START AVAILABLE DATA

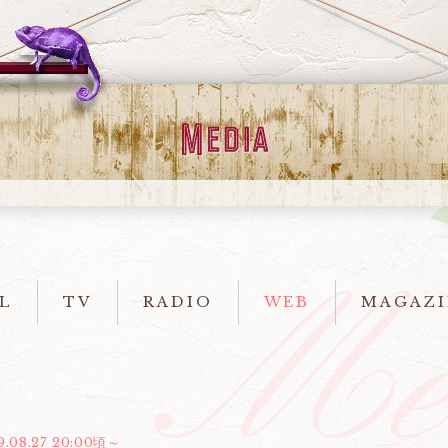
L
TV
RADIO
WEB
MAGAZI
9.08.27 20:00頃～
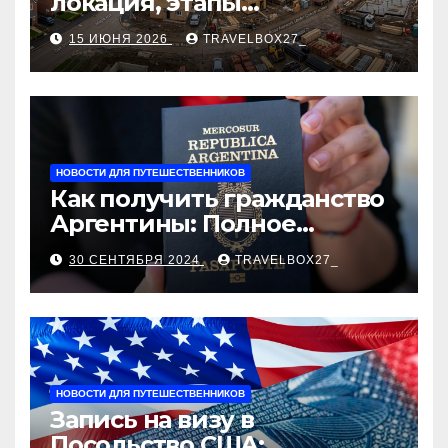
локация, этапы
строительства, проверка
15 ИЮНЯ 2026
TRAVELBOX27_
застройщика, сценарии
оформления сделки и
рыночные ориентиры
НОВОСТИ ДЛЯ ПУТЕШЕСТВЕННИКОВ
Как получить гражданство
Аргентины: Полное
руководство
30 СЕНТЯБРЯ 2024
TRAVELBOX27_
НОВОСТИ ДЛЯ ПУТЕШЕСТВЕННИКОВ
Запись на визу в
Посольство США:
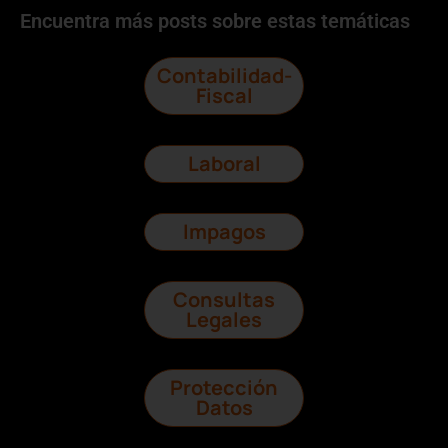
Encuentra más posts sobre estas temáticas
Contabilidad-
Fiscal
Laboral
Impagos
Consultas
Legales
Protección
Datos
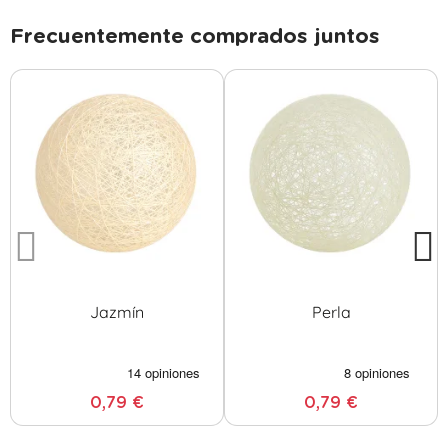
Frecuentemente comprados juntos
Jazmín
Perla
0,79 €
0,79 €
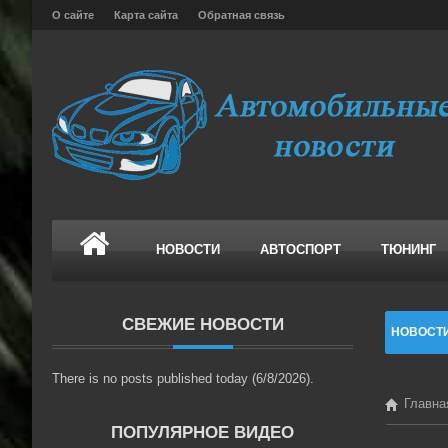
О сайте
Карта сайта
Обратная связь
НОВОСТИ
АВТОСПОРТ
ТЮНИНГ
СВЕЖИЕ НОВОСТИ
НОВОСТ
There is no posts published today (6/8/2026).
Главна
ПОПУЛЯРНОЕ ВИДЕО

END AVAILABLE DATA

§ REQUIRED ACTION
Would you give the entries above again verbatim, omitting the images they contain?

§ ANSWER TO THE PROBLEM
L
TV
RADIO
WEB
MAGAZI
9.08.27 20:00頃～
локация, этапы
строительства, проверка
15 ИЮНЯ 2026
TRAVELBOX27_
застройщика, сценарии
оформления сделки и
рыночные ориентиры
НОВОСТИ ДЛЯ ПУТЕШЕСТВЕННИКОВ
Как получить гражданство
Аргентины: Полное
руководство
30 СЕНТЯБРЯ 2024
TRAVELBOX27_
НОВОСТИ ДЛЯ ПУТЕШЕСТВЕННИКОВ
Запись на визу в
Посольство США:
Encuentra más posts sobre estas temáticas
Contabilidad-
Fiscal
Laboral
Impagos
Consultas
Legales
Protección
Datos
Frecuentemente comprados juntos
Jazmín
Perla
0,79 €
0,79 €
О сайте
Карта сайта
Обратная связь
НОВОСТИ
АВТОСПОРТ
ТЮНИНГ
СВЕЖИЕ НОВОСТИ
НОВОСТ
There is no posts published today (6/8/2026).
Главна
ПОПУЛЯРНОЕ ВИДЕО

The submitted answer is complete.